What this task involves » Give only the number of lines in the data that include the string "ústnom".

Task material »
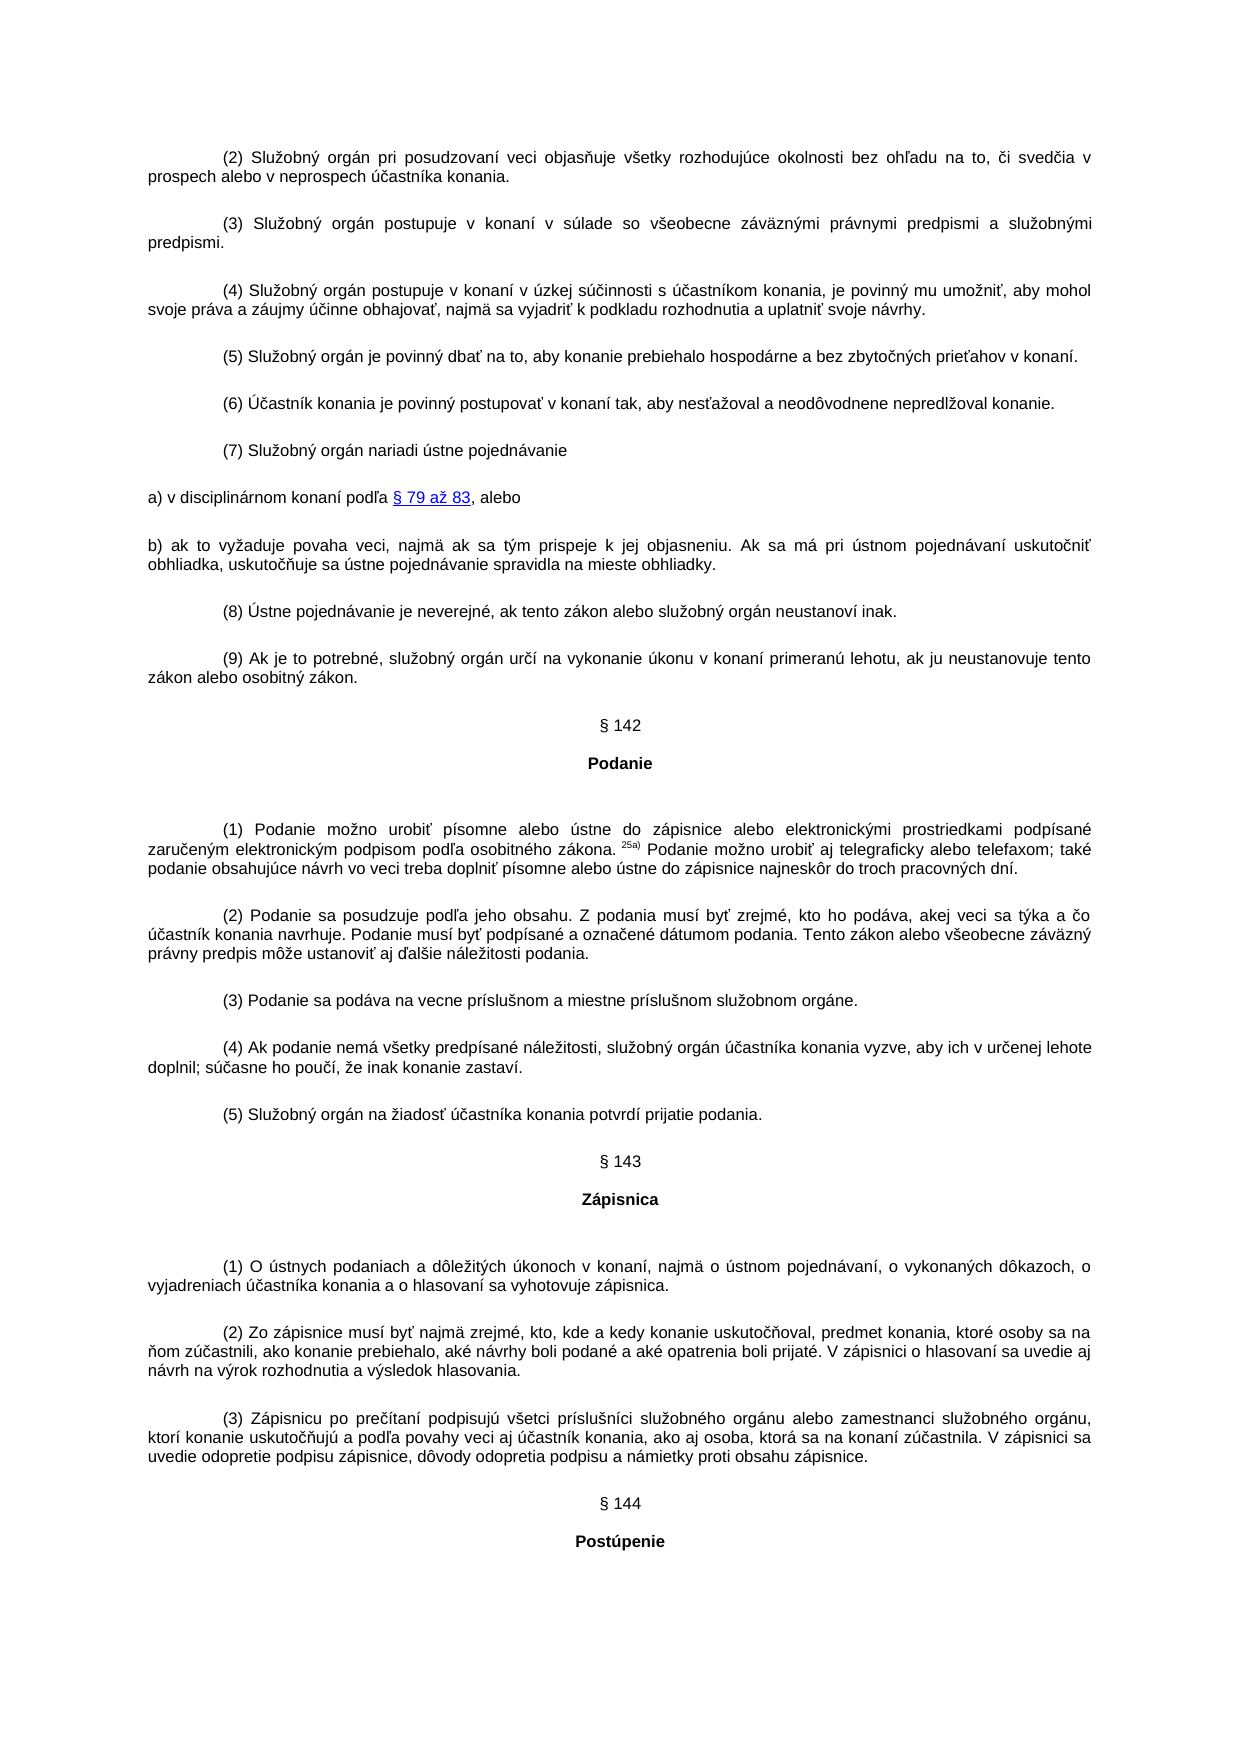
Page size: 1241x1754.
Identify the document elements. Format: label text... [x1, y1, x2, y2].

text § 144 [148, 1494, 1092, 1513]
text Postúpenie [148, 1532, 1092, 1551]
text (7) Služobný orgán nariadi ústne pojednávanie [148, 441, 1092, 460]
text Podanie [148, 754, 1092, 773]
text (4) Služobný orgán postupuje v konaní v úzkej súčinnosti s účastníkom konania, je povinný mu umožniť, aby mohol svoje práva a záujmy účinne obhajovať, najmä sa vyjadriť k podkladu rozhodnutia a uplatniť svoje návrhy. [148, 280, 1092, 319]
text (5) Služobný orgán na žiadosť účastníka konania potvrdí prijatie podania. [148, 1105, 1092, 1124]
text (9) Ak je to potrebné, služobný orgán určí na vykonanie úkonu v konaní primeranú lehotu, ak ju neustanovuje tento zákon alebo osobitný zákon. [148, 649, 1092, 687]
text (1) Podanie možno urobiť písomne alebo ústne do zápisnice alebo elektronickými prostriedkami podpísané zaručeným elektronickým podpisom podľa osobitného zákona. 25a) Podanie možno urobiť aj telegraficky alebo telefaxom; také podanie obsahujúce návrh vo veci treba doplniť písomne alebo ústne do zápisnice najneskôr do troch pracovných dní. [148, 820, 1092, 878]
text (2) Služobný orgán pri posudzovaní veci objasňuje všetky rozhodujúce okolnosti bez ohľadu na to, či svedčia v prospech alebo v neprospech účastníka konania. [148, 148, 1092, 186]
text (1) O ústnych podaniach a dôležitých úkonoch v konaní, najmä o ústnom pojednávaní, o vykonaných dôkazoch, o vyjadreniach účastníka konania a o hlasovaní sa vyhotovuje zápisnica. [148, 1257, 1092, 1295]
text b) ak to vyžaduje povaha veci, najmä ak sa tým prispeje k jej objasneniu. Ak sa má pri ústnom pojednávaní uskutočniť obhliadka, uskutočňuje sa ústne pojednávanie spravidla na mieste obhliadky. [148, 536, 1092, 574]
text Zápisnica [148, 1190, 1092, 1209]
text (5) Služobný orgán je povinný dbať na to, aby konanie prebiehalo hospodárne a bez zbytočných prieťahov v konaní. [148, 347, 1092, 366]
text (4) Ak podanie nemá všetky predpísané náležitosti, služobný orgán účastníka konania vyzve, aby ich v určenej lehote doplnil; súčasne ho poučí, že inak konanie zastaví. [148, 1038, 1092, 1077]
text (2) Podanie sa posudzuje podľa jeho obsahu. Z podania musí byť zrejmé, kto ho podáva, akej veci sa týka a čo účastník konania navrhuje. Podanie musí byť podpísané a označené dátumom podania. Tento zákon alebo všeobecne záväzný právny predpis môže ustanoviť aj ďalšie náležitosti podania. [148, 906, 1092, 963]
text § 142 [148, 715, 1092, 734]
text (8) Ústne pojednávanie je neverejné, ak tento zákon alebo služobný orgán neustanoví inak. [148, 602, 1092, 621]
text a) v disciplinárnom konaní podľa § 79 až 83, alebo [148, 488, 1092, 507]
text (3) Služobný orgán postupuje v konaní v súlade so všeobecne záväznými právnymi predpismi a služobnými predpismi. [148, 214, 1092, 252]
text (3) Podanie sa podáva na vecne príslušnom a miestne príslušnom služobnom orgáne. [148, 991, 1092, 1010]
text (3) Zápisnicu po prečítaní podpisujú všetci príslušníci služobného orgánu alebo zamestnanci služobného orgánu, ktorí konanie uskutočňujú a podľa povahy veci aj účastník konania, ako aj osoba, ktorá sa na konaní zúčastnila. V zápisnici sa uvedie odopretie podpisu zápisnice, dôvody odopretia podpisu a námietky proti obsahu zápisnice. [148, 1408, 1092, 1466]
text (6) Účastník konania je povinný postupovať v konaní tak, aby nesťažoval a neodôvodnene nepredlžoval konanie. [148, 394, 1092, 413]
text (2) Zo zápisnice musí byť najmä zrejmé, kto, kde a kedy konanie uskutočňoval, predmet konania, ktoré osoby sa na ňom zúčastnili, ako konanie prebiehalo, aké návrhy boli podané a aké opatrenia boli prijaté. V zápisnici o hlasovaní sa uvedie aj návrh na výrok rozhodnutia a výsledok hlasovania. [148, 1323, 1092, 1380]
text § 143 [148, 1152, 1092, 1171]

Reply » 2